1991 Gaziantep doğumlu olan Sinan Bakkaloğlu, 18 yaşında İTÜ Kimya Bölümü’nü kazanmasına rağmen içerisindeki mutfak aşkına daha fazla dayanamamış ve hafta içleri okula giderken hafta sonları da MSA’ya devam etmiş. Bir süre sonra hız kazanmak isteyen Şef, okulunu dondurarak Amerika’da mutfak eğitimi almaya karar vermiş. Mezun olur olmaz da bir İtalyan restoranında tecrübe edinmeye başlamış. Hedefi hep yüksek tutan Sinan Bakkaloğlu, en iyi restoranlar listesindeki tüm mekanlara staj başvurusunda bulunmuş ve şansına Kopenhag’ın ve hatta Dünya’nın en iyi restoranlarından Noma’ya çağırılmış. Noma Restaurant’ın Raw menüsü sayesinde, Raw Food’a dair bilgisini perçinleyen Şef Sinan, tüm tecrübesini ülkesine geri taşımış. Staj süresi sonunda Bodrum’un seçkin mekanlarının yanı sıra, İstanbul’da Massimo Bottura’nın restoranında pasta şefi olarak çalışmalarını sürdürmüş. Yunanistan’a gitme hayalleri çalışma izni sıkıntısı yüzünden rafa kalkınca, Bebek Yokuşu’nda bulunan Atelier Raw ile tanışmış ve Raw Food Şefliğindeki yolculuk böylelikle başlamış.

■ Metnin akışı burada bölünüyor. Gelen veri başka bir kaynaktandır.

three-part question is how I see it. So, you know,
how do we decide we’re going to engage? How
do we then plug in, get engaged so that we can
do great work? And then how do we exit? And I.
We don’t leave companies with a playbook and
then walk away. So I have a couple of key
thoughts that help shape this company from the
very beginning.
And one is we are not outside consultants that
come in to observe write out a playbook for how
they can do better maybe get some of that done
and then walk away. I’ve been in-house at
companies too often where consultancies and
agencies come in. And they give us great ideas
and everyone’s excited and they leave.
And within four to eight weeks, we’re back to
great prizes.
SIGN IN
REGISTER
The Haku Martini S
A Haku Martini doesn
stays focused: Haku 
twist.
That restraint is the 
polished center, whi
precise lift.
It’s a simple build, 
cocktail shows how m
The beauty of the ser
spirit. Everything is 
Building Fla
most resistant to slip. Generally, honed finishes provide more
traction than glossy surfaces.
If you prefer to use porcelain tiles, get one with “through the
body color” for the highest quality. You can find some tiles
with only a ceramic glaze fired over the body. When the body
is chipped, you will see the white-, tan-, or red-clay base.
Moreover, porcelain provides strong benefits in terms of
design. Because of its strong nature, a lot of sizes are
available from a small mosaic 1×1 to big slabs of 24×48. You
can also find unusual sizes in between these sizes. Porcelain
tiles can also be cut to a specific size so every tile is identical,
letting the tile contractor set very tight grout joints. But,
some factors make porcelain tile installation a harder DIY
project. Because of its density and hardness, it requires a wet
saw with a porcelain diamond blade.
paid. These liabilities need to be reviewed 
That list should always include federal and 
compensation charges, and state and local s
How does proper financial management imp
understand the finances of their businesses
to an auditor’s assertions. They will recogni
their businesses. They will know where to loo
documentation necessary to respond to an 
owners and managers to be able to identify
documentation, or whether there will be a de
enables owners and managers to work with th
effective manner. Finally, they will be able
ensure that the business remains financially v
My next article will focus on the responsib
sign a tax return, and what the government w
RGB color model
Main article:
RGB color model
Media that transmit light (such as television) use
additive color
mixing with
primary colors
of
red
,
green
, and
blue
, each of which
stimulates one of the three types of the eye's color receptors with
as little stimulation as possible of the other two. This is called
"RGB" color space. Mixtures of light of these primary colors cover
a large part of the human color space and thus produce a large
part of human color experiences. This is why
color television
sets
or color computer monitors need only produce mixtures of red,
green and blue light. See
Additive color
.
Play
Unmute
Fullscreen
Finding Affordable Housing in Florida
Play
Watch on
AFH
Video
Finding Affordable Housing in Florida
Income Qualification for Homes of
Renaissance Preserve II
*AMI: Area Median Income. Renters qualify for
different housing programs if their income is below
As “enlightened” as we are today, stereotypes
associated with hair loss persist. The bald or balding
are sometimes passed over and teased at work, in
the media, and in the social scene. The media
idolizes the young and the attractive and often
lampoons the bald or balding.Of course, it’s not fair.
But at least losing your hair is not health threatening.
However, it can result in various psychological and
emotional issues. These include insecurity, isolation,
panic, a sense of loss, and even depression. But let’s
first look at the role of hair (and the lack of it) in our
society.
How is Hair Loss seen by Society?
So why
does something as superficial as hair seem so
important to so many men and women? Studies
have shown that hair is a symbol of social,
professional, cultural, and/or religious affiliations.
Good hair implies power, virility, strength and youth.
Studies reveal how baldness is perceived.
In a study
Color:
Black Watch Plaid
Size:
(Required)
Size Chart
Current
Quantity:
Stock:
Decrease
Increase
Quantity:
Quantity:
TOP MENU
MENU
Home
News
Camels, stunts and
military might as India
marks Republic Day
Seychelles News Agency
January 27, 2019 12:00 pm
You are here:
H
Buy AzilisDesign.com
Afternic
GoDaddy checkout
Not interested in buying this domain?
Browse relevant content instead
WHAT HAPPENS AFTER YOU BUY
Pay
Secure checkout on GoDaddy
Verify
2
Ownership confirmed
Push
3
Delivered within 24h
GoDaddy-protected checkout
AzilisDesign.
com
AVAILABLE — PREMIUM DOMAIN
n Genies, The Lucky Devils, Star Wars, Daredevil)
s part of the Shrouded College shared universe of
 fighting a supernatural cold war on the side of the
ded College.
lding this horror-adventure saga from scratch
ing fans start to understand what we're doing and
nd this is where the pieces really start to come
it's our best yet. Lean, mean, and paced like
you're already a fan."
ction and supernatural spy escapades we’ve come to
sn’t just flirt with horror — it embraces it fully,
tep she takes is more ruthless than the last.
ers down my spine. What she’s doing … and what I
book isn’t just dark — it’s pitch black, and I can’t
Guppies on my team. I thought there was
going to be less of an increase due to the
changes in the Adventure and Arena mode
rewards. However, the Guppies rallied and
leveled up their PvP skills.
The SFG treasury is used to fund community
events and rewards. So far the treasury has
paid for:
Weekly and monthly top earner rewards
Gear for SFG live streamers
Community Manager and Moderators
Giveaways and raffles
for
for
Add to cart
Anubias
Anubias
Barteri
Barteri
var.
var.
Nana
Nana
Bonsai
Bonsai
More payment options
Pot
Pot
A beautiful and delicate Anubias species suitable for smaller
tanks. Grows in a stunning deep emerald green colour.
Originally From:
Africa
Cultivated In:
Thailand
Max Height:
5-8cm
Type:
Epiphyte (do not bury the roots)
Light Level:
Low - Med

Kendi bahçesinde sebzeler, çeşit çeşit otlar ve meyveler yetiştiren Atelier Raw, mutfağını Levent’e taşıyarak ve vegan mutfağından birbirinden sağlıklı yiyecekler ve içecekler hazırlayarak hizmetine tam gaz devam ediyor. 8 kişilik bir ekiple, uyum içerisinde çalışan ve genç enerjisini mutfağının parçası haline getiren Sinan Bakkaloğlu, kendine özgü tarifleriyle de beğeni topluyor.
İmza Yemek: Yabani Pirinç Salatası
Suda beklediğinde adeta çiçek gibi açılan ve bereket saçan yabani pirince, kapya biber, kereviz sapı ve yaprağı, bir de rezene eklendikten sonra, susam yağı, zeytin yağı, tamari, lime suyu, toz chipotle, sarımsak sütü, tuz ve karabiber ile marimasyonu yapılan Yabani Pirin Salatası, Şef Sinan Bakkaloğlu’nun en özel tariflerinden biri. Sağlıklı olmasının yanı sıra şişkinlik hissi uyandırmadan doyuruculuğa sahip olan bu salata, şefin bahçeden taze taze topladığı malzemeleri ön görüyle bir araya getirmesinden ortaya çıkmış. Yoncalarla servis edilen salata, ilk etapta şaşkınlığa yol açsa da, görüntüsü kadar lezzetinin de yerinde olduğunu ispatlamayı başarıyor.
Hayvansal ürün tüketmeyen veganlar için hazırlanan kaju yoğurdu ve karamelize soğanlı, kimyonlu krakerin uyumu da mutlaka denenmeli. Ekşiliğini kajudan alan ve doğal probiyotiklerle fermante edilen bu yoğurt, özellikle süzme yoğurt sevenlere apayrı bir tat sunuyor.
Tatlı kısmını atlamadan yazımızı bitirmek istemedik. Hücreleri yenileyen, bedeninizi arındıran, zindelik ve sağlık sunan yiyecek ve içeceklerin yanı sıra, doğal şekerlerden oluşan tatlılar da Atelier Raw’un favorileri arasında. Özellikle yoğun kakao tadına doyamayacağınız trüfler gerçekten enfes.
Dilediğiniz tüm öğünler için, uygulayacağınız beslenme şekline göre menüler sunan Atelier Raw’un kabak, havuç, kereviz ve alabaş’tan yapılan spagettilerini, taptaze meyve ve sebze sularını, sağlıklı yaşlar almak isteyenlere özel hazırlanan vegan pastaları denemenizi tavsiye ediyoruz.
Mükemmel enerjisiyle bizleri ağırlayan Şef Sinan Bakkaloğlu’na, Atelier Raw’un sahibi Sayın Neyir Turali’ye ve mutfakta emeği geçen tüm ekibe çok teşekkür ediyoruz.